» **Work instruction**:
Please list all lines of the material below in which the string "安全最佳实践" occurs.

» **Recorded data**:
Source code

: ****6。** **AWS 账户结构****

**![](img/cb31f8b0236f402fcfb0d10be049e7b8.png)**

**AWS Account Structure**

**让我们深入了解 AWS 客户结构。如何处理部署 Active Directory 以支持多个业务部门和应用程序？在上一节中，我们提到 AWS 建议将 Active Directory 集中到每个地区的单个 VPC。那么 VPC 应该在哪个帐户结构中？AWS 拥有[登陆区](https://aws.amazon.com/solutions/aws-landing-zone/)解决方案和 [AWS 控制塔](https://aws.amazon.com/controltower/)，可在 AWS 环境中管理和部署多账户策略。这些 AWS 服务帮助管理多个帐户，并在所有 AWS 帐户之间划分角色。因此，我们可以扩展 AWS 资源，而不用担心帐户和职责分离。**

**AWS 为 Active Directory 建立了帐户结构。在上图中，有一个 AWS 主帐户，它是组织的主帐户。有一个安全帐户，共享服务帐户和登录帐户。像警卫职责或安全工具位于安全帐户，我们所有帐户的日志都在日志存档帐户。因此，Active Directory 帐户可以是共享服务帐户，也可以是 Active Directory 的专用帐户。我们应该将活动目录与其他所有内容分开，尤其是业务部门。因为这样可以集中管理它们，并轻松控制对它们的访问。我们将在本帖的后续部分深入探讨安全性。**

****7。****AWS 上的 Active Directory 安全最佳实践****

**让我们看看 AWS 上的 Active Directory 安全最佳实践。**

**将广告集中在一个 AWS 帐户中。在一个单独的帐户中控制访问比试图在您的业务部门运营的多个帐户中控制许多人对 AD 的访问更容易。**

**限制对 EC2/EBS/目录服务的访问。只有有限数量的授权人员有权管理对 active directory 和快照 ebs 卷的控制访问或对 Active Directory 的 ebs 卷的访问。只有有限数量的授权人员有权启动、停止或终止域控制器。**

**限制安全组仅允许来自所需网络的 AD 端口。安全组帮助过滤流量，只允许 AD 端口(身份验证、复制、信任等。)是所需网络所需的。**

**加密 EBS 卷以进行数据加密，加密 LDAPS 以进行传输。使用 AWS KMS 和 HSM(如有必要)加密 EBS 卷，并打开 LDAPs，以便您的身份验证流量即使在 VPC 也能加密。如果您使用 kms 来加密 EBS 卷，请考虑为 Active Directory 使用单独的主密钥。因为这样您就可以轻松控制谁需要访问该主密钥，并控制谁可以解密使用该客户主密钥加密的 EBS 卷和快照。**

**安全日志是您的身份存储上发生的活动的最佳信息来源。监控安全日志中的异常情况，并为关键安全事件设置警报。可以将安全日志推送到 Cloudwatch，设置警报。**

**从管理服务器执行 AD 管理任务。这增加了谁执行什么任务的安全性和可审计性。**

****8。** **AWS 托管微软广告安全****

» **Reply**:
****7。****AWS 上的 Active Directory 安全最佳实践****
**让我们看看 AWS 上的 Active Directory 安全最佳实践。**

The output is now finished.